As compacted snow melts gradually, the water infiltrates the ground where grasses, shrubs, and trees further absorb nutrients. The process effectively mimics natural watershed behavior. With more snowpack in the mountains, water is released more slowly and more controlled, adding more cold, clean water to tributaries and the watershed. In years with limited natural snowpack, this supplemental water is more crucial than ever, particularly to the downstream watershed. Higher stream flows and colder temperatures are two factors that combat problematic nuisance algae blooms. Higher stream flows limit sunlight exposure on the streambed, and colder water suppresses the formation of algae blooms, creating a healthier waterway.

What are the Environmental Benefits?

Reclaimed-water snowmaking doesn’t just solve a storage problem—it produces downstream environmental gains.

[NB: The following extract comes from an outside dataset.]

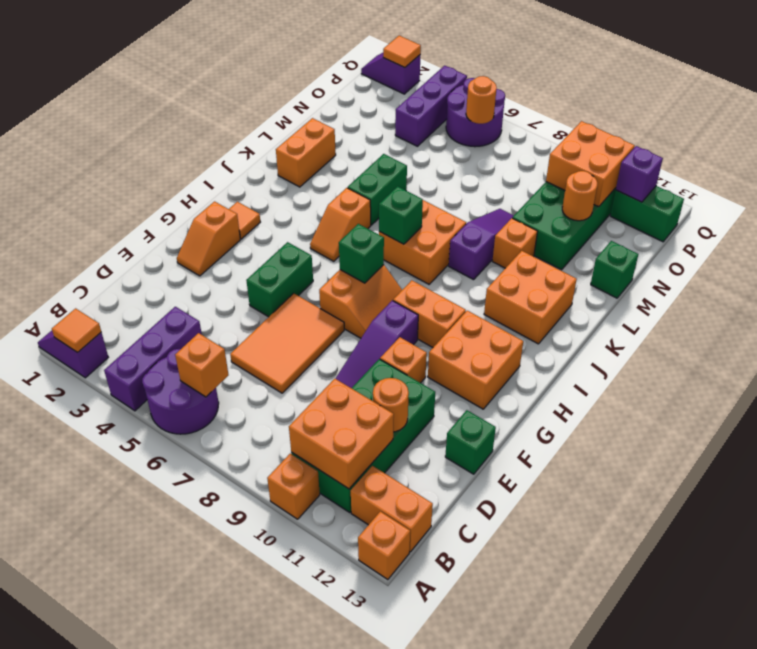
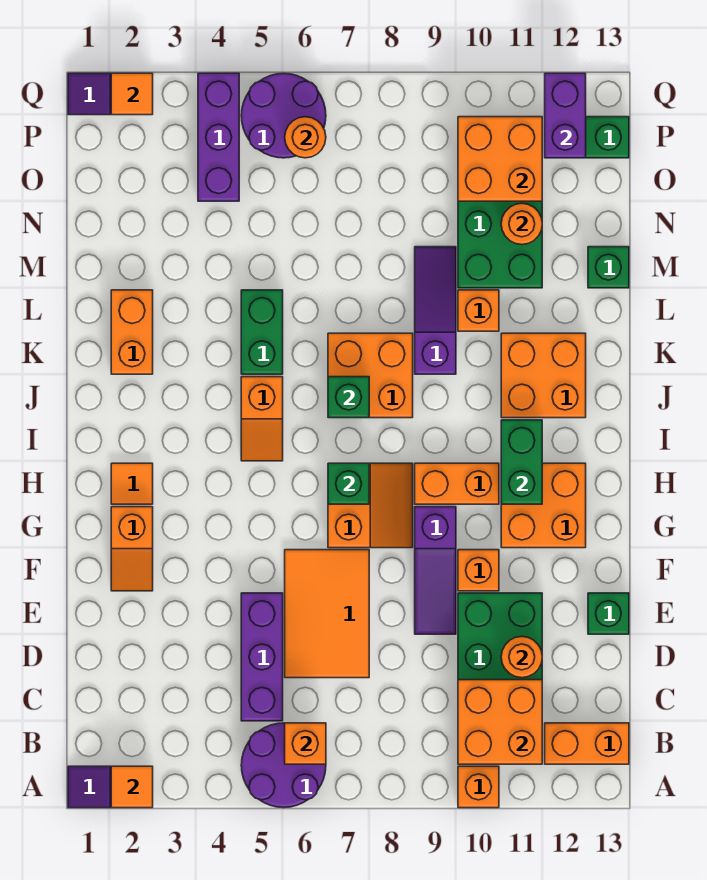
purple brick A4:C4 level 1 -> purple brick C5:E5 level 1
orange brick A13 level 1 -> none
green brick F5:G5 level 1 -> green brick H11:I11 level 2
purple brick P12 level 2 -> purple brick P12:Q12 level 2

• Longer-lasting snowpack keeps water in the upper watershed later into the season.
• A more stable streamflow helps protect fish habitat and improve recreational conditions.
• Reduced flood risk comes from avoiding large, rapid runoff events.
• Lower groundwater demands reduce stress on local aquifers for recreational purposes.

Local conservation groups, including the Gallatin River Task Force, have publicly supported these outcomes, noting the extended cool-water benefits for local streams.

Where is Reclaimed-Water Snowmaking Used Now?

Reclaimed-water snowmaking is still in its early stages, but it’s gaining momentum:

• Arizona Snowbowl has used reclaimed water for snowmaking for years.
• The Yellowstone Club in Montana has implemented one of the most advanced systems in the country, storing treated water as snow and providing critical early-season coverage.
• Spanish Peaks Mountain Club and Big Sky Resort are fully permitted for reclaimed-water snowmaking and will begin utilizing reclaimed water for snowmaking in the near future.

Any ski resort with access to high-quality reclaimed water and adequate treatment infrastructure could explore this approach.

Why This Matters for Mountain Communities

The ski industry’s success is closely tied to winter weather, yet natural snowfall has become increasingly variable. Resorts need early-season reliability; communities need responsible effluent management. Snowmaking using reclaimed water offers a way to meet both needs at once.

Instead of drawing from limited drinking-water supplies, ski areas can use a resource communities already have in abundance—treated wastewater. And instead of expanding storage ponds or facing winter disposal limitations, communities can “store” part of their effluent as snow, right where spring runoff begins.

It’s a rare opportunity where environmental stewardship, operational efficiency, and community needs truly align.